What happens when you have placed your trade and you immediately have second thoughts as you watch the market moving against you?
It is a normal trading experience to have a position that has moved in your favor a certain distance but has begin to stall before it reached the price that you were expecting it to reach, or which you have established as a reasonable price target.
As soon as you see the price start to reverse and move against you, you are presented with the age old problem of whether or not you should cash the partial win or remain disciplined, and true to your trading plan and let the price go where it will.
Psychological studies have repeatedly found that we are affected emotionally about three times harder but our losses than our gains. So, to see a profitable position move against you into the red is especially painful because you have experienced the loss of profits (which you will measure from the highest high of the trade) compounded by the triple pain of a loss.
Unfortunately all traders who have experienced this decision have also seen what it feels like when they have taken the partial profit and then witnessed the position reverse once more and zoom upwards to new highs immediately after exiting their position. The emotional response to missed profits hurts just as much as actual dollars lost according to psychologists.
Because of the way our brains are wired the instances where we chose incorrectly stand out more in our memories than all the times we made the “right” decision.
After this has happened to you a number of times, you start to second guess yourself, and you can get gun shy about any decision you make, to the point where you cannot rationally approach the subject.

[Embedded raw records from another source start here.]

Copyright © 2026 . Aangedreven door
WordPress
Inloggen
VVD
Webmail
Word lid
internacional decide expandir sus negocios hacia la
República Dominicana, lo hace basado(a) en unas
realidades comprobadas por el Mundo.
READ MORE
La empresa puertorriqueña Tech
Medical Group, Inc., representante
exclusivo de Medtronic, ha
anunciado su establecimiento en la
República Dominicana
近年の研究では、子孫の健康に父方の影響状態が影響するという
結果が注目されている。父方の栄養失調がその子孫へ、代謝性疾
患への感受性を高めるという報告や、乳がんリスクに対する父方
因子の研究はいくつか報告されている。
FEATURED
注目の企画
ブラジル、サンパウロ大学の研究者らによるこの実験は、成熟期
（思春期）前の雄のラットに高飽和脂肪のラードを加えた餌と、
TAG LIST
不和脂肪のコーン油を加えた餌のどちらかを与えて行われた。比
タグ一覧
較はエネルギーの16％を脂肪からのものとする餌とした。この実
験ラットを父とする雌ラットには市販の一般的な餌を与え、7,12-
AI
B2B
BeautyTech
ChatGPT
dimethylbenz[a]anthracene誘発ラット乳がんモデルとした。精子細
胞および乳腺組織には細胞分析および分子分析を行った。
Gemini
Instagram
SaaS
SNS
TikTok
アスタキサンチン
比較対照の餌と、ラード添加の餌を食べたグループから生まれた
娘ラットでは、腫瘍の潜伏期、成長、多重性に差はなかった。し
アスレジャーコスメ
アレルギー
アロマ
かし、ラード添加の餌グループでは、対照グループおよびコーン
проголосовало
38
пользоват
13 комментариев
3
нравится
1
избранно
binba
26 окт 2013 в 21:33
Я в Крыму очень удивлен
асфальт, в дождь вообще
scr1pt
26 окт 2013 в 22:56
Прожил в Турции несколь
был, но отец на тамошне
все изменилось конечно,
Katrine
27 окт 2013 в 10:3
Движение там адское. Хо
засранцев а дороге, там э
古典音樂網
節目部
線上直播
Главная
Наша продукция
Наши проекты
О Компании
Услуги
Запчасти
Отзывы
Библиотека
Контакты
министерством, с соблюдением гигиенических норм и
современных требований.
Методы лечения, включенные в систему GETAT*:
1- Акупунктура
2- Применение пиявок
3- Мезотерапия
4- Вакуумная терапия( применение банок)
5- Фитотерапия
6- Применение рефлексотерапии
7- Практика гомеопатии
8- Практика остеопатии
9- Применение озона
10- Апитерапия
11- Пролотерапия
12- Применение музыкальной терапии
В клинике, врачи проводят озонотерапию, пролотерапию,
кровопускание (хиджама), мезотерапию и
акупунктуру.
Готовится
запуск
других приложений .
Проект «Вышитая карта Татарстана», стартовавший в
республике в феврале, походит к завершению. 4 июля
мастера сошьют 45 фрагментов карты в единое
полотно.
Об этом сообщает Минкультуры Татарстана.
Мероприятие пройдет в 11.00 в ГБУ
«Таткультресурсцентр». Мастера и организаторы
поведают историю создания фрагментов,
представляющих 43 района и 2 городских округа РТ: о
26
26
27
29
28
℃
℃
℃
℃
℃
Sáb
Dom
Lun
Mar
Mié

It is common for traders in this psychological state to look for a perfect exit rule that allows them to be “right”, to give them an insight into the “correct decision”.
The truth is that no one has the perfect solution to this dilemma; no one can be “right” all the time.
The good news is that you don’t have to be “right” to have an effective exit strategy.
What you need are psychologically acceptable rules for exiting and for re-entering positions. This means they must be acceptable to you!
By having a good re-entry plan you no longer have to worry about missing the great move that kept you in a position that was moving against you. This gives you the confidence of capturing the profit in hand before it disappears and becomes a tangible loss.
By being effective in preserving capital and profits, and by being able to re-join a winning position you can stop worrying about being “right” all the time, and simply concentrate on making money.